Passage to read:
Kean, the son of Gov. Tom Kean, just could not make any of it stick and Menendez beat him easily. Nobody came for Menendez.

Scroll forward five years and Menendez got the rarest of letters from a sitting U.S. attorney. On Oct. 24, 2011, Menendez’s lawyer got a note from the U.S. Attorney Zane David Memeger from the Eastern District of Pennsylvania telling him that “after review and consideration of the matter” the feds had “decided to close the file.” The U.S. attorney for New Jersey Paul Fishman had to recuse himself because Menendez had pushed for his nomination.

The same papers that reported his imminent downfall reported the perfunctory letter as an exoneration.

Part of Sen. Menendez’s good fortune has been the overzealousness of his shadowy enemies who keep overplaying their poker hand and seem to have the FBI on speed dial.  Case in point would be the January 2013 report in the Daily Caller that alleged the FBI was hot on the senator’s trail in the Dominican Republic for his alleged role in alcohol-fueled sex parties with underage prostitutes while he visited Dr. Melgen’s hacienda in the Dominican Republic. A few months later the Washington Post reported that one of the woman who had made a video statement saying the senator had paid her for sex actually told Dominican authorities she was paid to make up the claims.

Now this weekend Sen. Menendez is getting rhetorical cover from the Senate’s right-wing rodeo clown, Texas Sen. Ted Cruz.

The Hill reported that Sen. Ted Cruz, out in Iowa, capitalized on reports the New Jersey senator was going to be charged by the end of the month on federal corruption charges. Cruz accused the Obama White House and the Department of Justice of using the prosecution of Menendez as payback for the senator’s opposition to the White Houses nuclear negotiations with Iran.

“It raises the suggestion to other Democrats that if you dare part from the Obama White House, that criminal prosecutions will be used potentially as a political weapon against you as well,” Cruz said.

In spinning his conspiracy analysis Cruz told the voters that there had been an “announcement by the Justice Department that they were bringing charges against Bob Menende.z.  Cruz linked the “announcement”  as a direct consequence of  Menendez’s showing “incredible courage”  in “calling out President Obama for the damage he is doing to our national security.”

Only problem is, there was no such “announcement.”  It was much more ethereal — anonymous sources, presumably from within the Department of Justice, described only as “people familiar” with the case.

Task requirements:
1. In the piece on Sen. Menendez, on what date did his lawyer receive the note from the U.S. attorney?
2. Decide whether each statement agrees with the piece on Sen. Menendez, answering yes or no and quoting the deciding words: (a) Paul Fishman recused himself because Menendez had pushed for his nomination. (b) The Daily Caller report about the FBI appeared in January 2012. (c) Ted Cruz made his remarks about Menendez while in Iowa.
3. Write a continuation of the piece on Sen. Menendez, picking up after its final sentence.
The records are not needed for any of this work.

Pixel coordinate object listings
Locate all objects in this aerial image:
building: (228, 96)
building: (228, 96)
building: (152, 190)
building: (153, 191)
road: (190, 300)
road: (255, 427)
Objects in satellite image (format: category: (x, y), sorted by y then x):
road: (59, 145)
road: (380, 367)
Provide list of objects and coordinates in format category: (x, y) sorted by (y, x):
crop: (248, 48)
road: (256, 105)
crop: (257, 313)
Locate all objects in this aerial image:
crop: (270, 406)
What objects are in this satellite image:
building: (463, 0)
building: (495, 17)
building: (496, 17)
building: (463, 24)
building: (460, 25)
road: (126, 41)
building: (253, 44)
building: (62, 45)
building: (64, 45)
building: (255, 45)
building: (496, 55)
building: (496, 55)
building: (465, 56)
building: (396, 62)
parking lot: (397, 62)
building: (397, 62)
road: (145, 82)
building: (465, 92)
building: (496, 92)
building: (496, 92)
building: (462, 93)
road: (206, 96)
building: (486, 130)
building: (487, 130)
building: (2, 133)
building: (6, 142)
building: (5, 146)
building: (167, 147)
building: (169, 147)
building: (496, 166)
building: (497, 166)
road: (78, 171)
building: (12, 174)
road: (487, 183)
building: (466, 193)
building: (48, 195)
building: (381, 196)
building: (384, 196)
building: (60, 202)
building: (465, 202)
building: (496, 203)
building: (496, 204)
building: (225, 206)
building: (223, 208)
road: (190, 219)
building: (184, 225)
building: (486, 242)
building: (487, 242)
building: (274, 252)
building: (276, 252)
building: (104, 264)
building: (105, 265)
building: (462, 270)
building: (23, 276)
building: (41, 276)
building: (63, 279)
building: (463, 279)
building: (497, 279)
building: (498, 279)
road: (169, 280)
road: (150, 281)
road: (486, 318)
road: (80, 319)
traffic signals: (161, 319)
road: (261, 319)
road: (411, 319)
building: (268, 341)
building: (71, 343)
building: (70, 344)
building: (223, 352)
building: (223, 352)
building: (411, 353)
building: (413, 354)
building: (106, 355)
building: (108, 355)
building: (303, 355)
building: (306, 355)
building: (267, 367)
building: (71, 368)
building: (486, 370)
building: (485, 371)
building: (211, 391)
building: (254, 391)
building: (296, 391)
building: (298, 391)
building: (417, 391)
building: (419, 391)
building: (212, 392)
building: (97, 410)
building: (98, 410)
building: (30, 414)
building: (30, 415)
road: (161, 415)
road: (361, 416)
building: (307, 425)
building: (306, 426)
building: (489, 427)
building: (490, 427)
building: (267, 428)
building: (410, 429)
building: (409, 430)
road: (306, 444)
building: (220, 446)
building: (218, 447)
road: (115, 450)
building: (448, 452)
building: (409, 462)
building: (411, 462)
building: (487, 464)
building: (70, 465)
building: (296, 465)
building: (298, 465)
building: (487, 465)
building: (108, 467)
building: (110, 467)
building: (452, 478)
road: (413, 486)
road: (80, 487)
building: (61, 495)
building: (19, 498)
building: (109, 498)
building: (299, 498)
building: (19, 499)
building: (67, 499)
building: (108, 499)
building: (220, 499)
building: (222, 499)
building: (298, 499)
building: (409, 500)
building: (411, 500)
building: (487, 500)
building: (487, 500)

Task responses:
1. Oct. 24, 2011.

2.
(a) Yes: "The U.S. attorney for New Jersey Paul Fishman had to recuse himself because Menendez had pushed for his nomination."
(b) No: "the January 2013 report in the Daily Caller"
(c) Yes: "Sen. Ted Cruz, out in Iowa, capitalized on reports"

3.
Driving this latest round of media speculation was the material from a court order from the U.S. Court of Appeals from the 3rd Circuit  that was supposed to be sealed but was posted online just long enough for the New Jersey Law Journal to get a copy and then the filing was put back under seal. Nice. More no fingerprints …

The NJLJ reported that the sealed papers included an order related to the legal controversy over the decision of those two Menendez aides discussed earlier to not answer questions put to them in front of a grand jury investigating the senator’s interventions on behalf of his friend and patron Dr. Salomon Melgen with the feds over  Melgen’s sky-high Medicaid reimbursals and a stalled Port Security contract Melgen had in the Dominican Republic.

In these kinds of feeding frenzy stories, it's always good for writer and reader to pause and ask,"How do I know what I know?" Consider how CNN a few months back promoted an upcoming  Discovery Channel segment in which naturalist Paul Rosolie was going to be eaten alive by a giant anaconda snake as legitimate news. (Never happened.)

It just seems passing strange that the media is comfortable running a story about the federal government charging the senator perhaps “sometime before the end of the month.”  And in the meantime, what?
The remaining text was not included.